Alors Ita Halaunbrenner s’est ébrouée. Et elle a brandi ses poings vers le ciel en hurlant.          
— Justice ! Justice !          
C’est fini. La femme de 83 ans a redescendu les marches. Jacob, son mari, un soyeux de Villeurbanne, a été fusillé par la Gestapo de Lyon. Son fils Léon, 14 ans, n’est pas revenu d’Auschwitz. Ses filles, Mina 9 ans et Claudine 5 ans, ont été jetées dans le camion d’Izieu.


Comme je t’avais espéré avec moi dans la Maison d’Izieu, j’aurais aimé que tu écoutes cela aussi. Et que tu entendes les revenants des camps. Auschwitz. Ce qu’était la faim.          
— On n’a plus rien à apprendre là-dessus.          
C’est ce que tu m’avais dit. Et tu te trompais encore.          
Lorsque Isaac Lathermann est venu à la barre, il a pétrifié la salle en quelques mots.          
— À hauteur d’homme, il n’y avait plus d’écorce aux arbres, tout avait été mangé. Plus d’herbe non plus. Mangée, elle aussi.          
Ou Otto Abramovici, qui parlait, regard baissé.          
— Un jour, un homme qui s’était fait une lame avec une boîte de conserve, a découpé des morceaux de fesse d’un mort et les a mangés.          
Il a relevé les yeux.          
— J’ai vu manger de l’homme, monsieur le Président.

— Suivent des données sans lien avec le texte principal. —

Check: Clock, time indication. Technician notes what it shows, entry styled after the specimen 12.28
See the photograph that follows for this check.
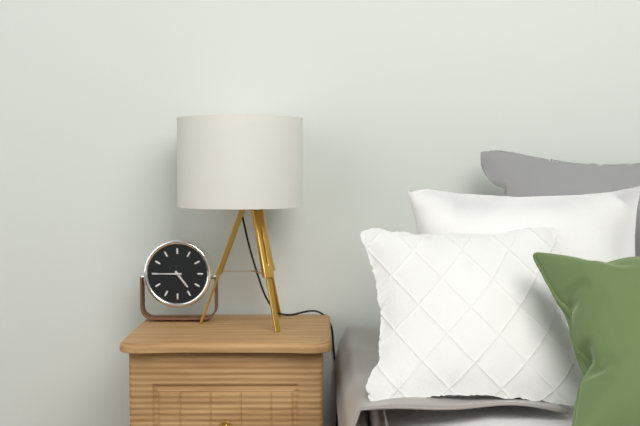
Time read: 4.45
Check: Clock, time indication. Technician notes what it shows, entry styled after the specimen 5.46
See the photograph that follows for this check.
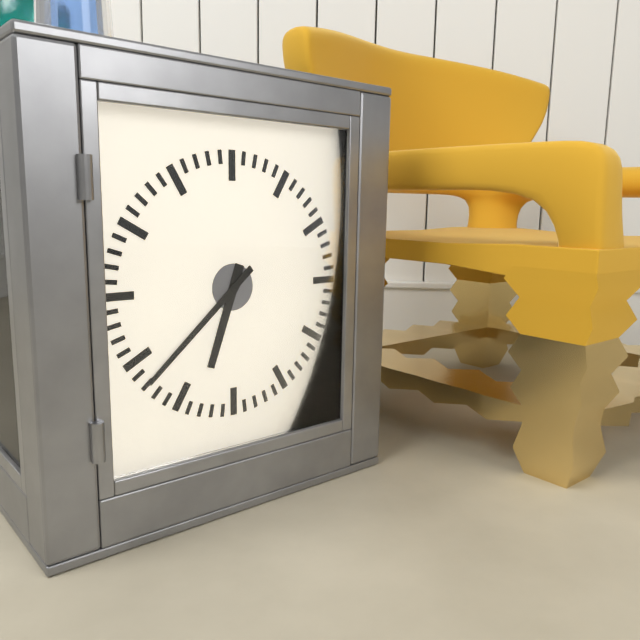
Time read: 6.38
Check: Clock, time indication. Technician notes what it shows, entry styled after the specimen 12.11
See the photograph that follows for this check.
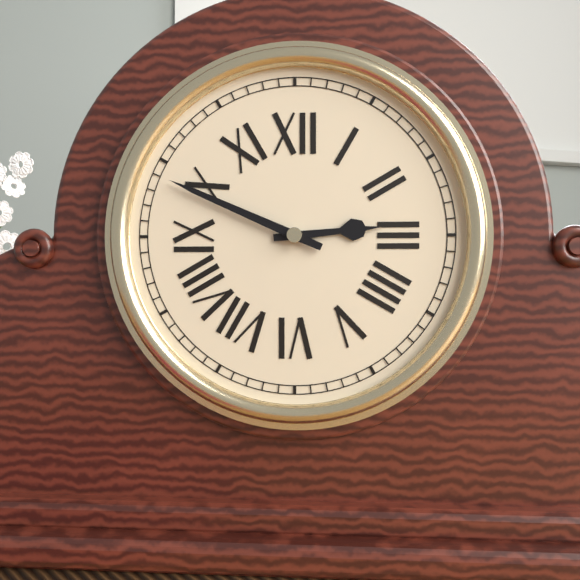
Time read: 2.49
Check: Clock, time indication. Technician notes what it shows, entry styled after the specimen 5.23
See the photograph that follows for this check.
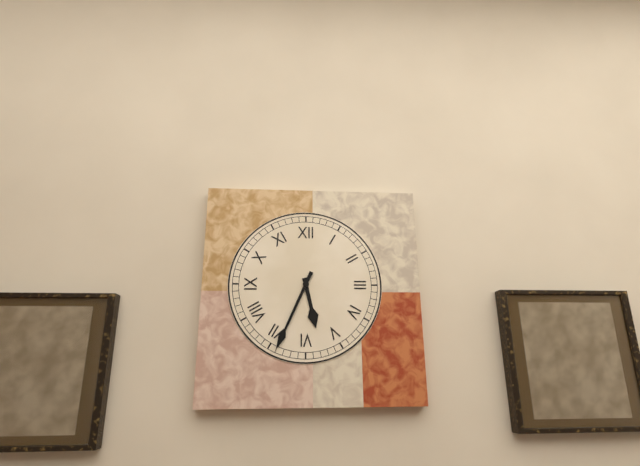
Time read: 5.34
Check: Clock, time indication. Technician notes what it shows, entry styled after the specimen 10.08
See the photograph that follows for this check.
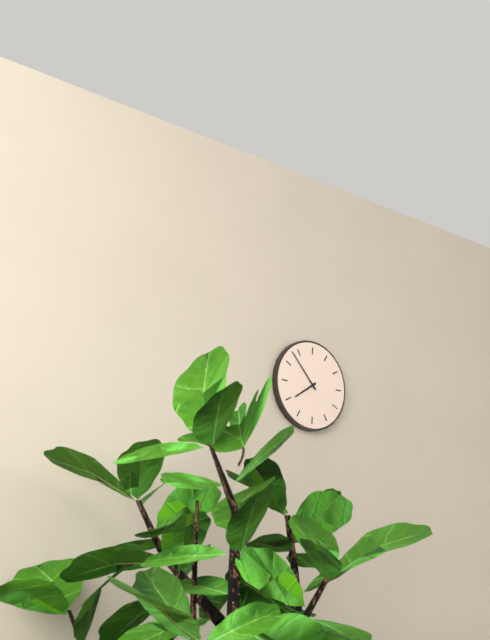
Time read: 7.53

Jeune étudiante en histoire, Résistante, arrêtée, battue, déportée à Ravensbrück, elle a évoqué l’acharnement des nazis à fabriquer des « sous-êtres ». Pas un mot brisé lors de son témoignage, pas une phrase en larmes, pas une plainte, pas un sanglot. Elle a partagé avec nous l’image des nourrissons noyés dans un seau à la naissance. La stérilisation forcée des gamines tsiganes de 8 ans. La nièce du Général nous a raconté à quoi s’amusaient les bandes d’enfants abandonnés qui survivaient derrière les barbelés.          

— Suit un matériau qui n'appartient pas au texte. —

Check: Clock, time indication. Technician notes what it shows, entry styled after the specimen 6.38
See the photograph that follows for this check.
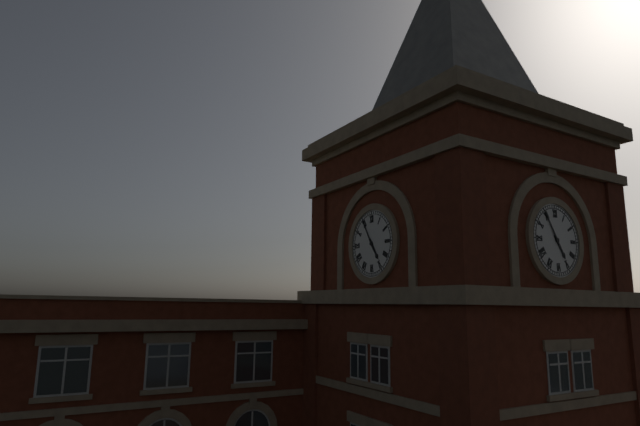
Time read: 4.55
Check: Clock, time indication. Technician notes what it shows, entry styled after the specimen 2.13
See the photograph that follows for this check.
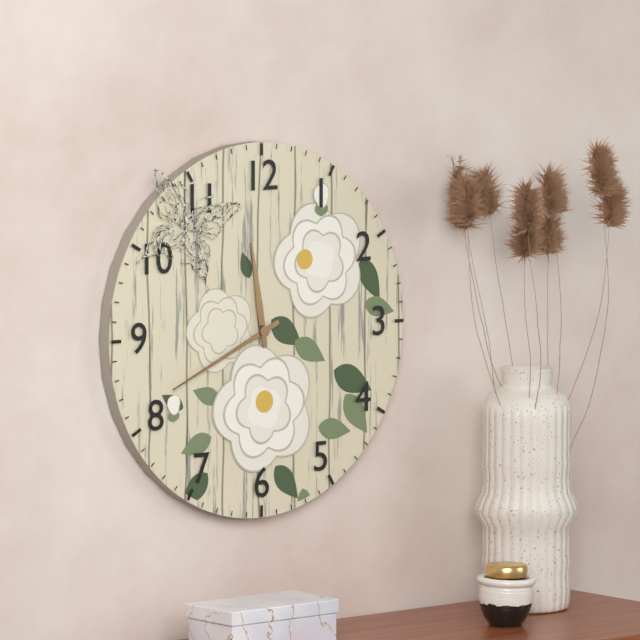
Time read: 11.41
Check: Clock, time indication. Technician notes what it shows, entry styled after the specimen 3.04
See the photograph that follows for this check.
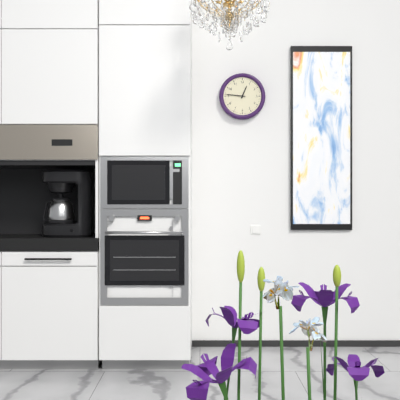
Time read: 12.46
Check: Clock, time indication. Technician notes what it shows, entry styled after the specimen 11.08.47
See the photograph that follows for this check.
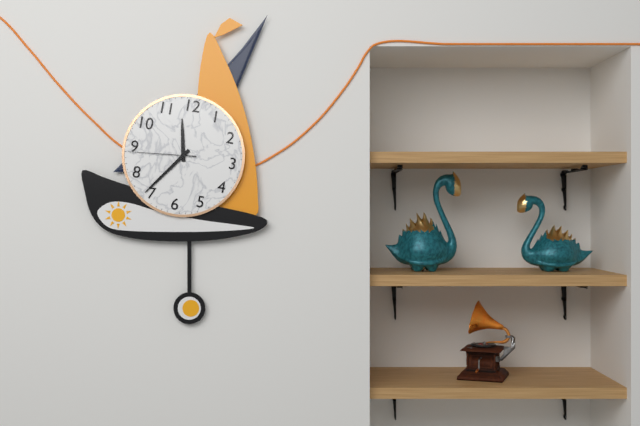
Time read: 11.36.44
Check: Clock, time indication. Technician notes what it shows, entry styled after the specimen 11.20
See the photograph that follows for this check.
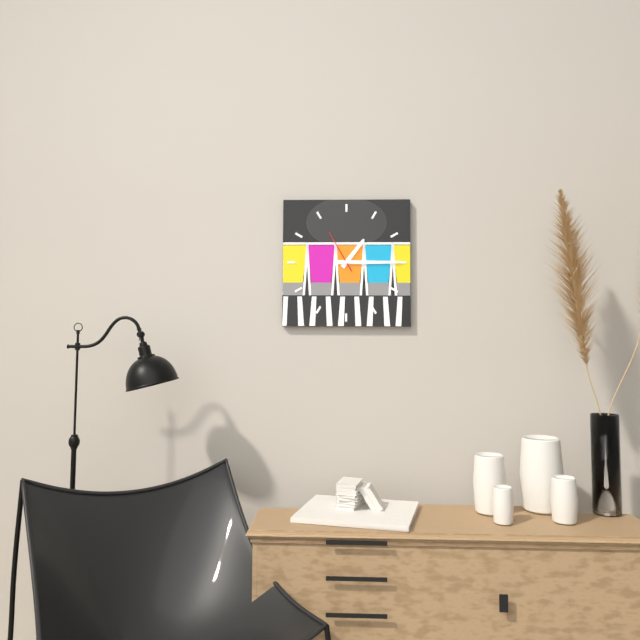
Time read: 1.15
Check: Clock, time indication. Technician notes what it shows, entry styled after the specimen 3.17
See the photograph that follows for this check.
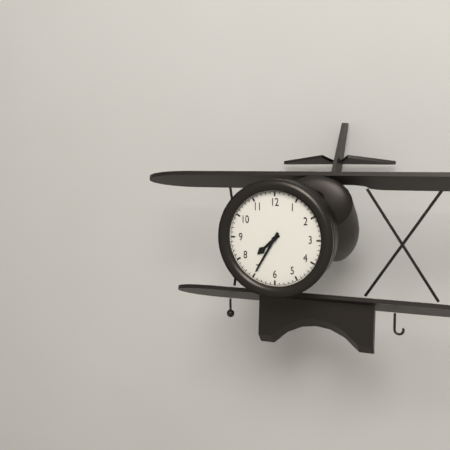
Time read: 7.35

— Ils jouaient au camp, monsieur le Président.          
Sa voix douce.          
— L’un tenait le rôle du SS, les autres des déportés.
 
 
Tu te rends compte, papa ? Sur une même page de procès-verbal, j’apprenais que toi, légionnaire tricolore et soldat du NSKK, tu avais voulu combattre tes anciens compagnons d’armes sous l’uniforme américain ? Toi encore, qui t’étais rêvé chevalier de la LVF, coiffé du heaume, brandissant le glaive et le bouclier de preux contre la Résistance, tu avais porté le béret et le brassard des patriotes. Toi, qui te prétendais soldat noir de la Waffen-SS, prêt à mourir pour nous libérer du joug soviétique, tu portais cachée, bien au chaud sur ton cœur, la carte rouge de tes camarades bolcheviques.

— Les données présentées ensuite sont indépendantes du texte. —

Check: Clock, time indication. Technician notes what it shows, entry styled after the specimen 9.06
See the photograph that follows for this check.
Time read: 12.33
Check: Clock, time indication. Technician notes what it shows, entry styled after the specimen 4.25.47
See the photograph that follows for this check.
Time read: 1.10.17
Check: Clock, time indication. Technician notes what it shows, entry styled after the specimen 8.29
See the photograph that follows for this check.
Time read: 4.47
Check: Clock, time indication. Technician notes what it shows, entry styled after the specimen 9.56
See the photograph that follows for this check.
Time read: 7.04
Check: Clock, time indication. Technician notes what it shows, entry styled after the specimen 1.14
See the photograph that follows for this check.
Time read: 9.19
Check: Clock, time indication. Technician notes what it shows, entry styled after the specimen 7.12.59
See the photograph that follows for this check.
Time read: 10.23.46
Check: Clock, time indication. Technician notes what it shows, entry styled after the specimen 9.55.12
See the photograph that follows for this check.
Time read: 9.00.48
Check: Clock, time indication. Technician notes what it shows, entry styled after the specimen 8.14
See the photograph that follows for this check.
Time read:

Je l’ai vu comme une bille argentée, frappée par les raquettes d’un billard électrique et se cognant partout. Un papillon désorienté, ivre d’effroi et de lumière, se précipitant contre une vitre grillagée. À mon tour j’ai eu peur, mais je n’y pouvais plus rien. Il était trop tard pour revenir toutes ces années après. J’avais réveillé un somnambule. Dit à un enfant prêt à s’envoler que les fées n’existaient pas. J’avais assassiné la licorne. Tué le Père Noël. Je me suis rendu compte que, depuis toujours, il avait survécu parce que personne ne s’était opposé à ses rêves. Que jamais il n’avait été mis en danger, par un homme, une femme, un n’importe qui brandissant sous ses yeux les preuves de ses impostures. Ces illusions le tenaient debout. Elles étaient son socle, son ossature, sa puissance. À force de temps passé, d’histoires fabriquées répétées en boucle, d’images brodées une à une jusqu’à ce qu’elles deviennent réalité, mon père ne se mentait peut-être même plus. Enfant, puis jeune homme, puis homme, puis père, il s’était forgé une cuirasse fantasque pour se protéger de tous. Une carapace de faux souvenirs vrais.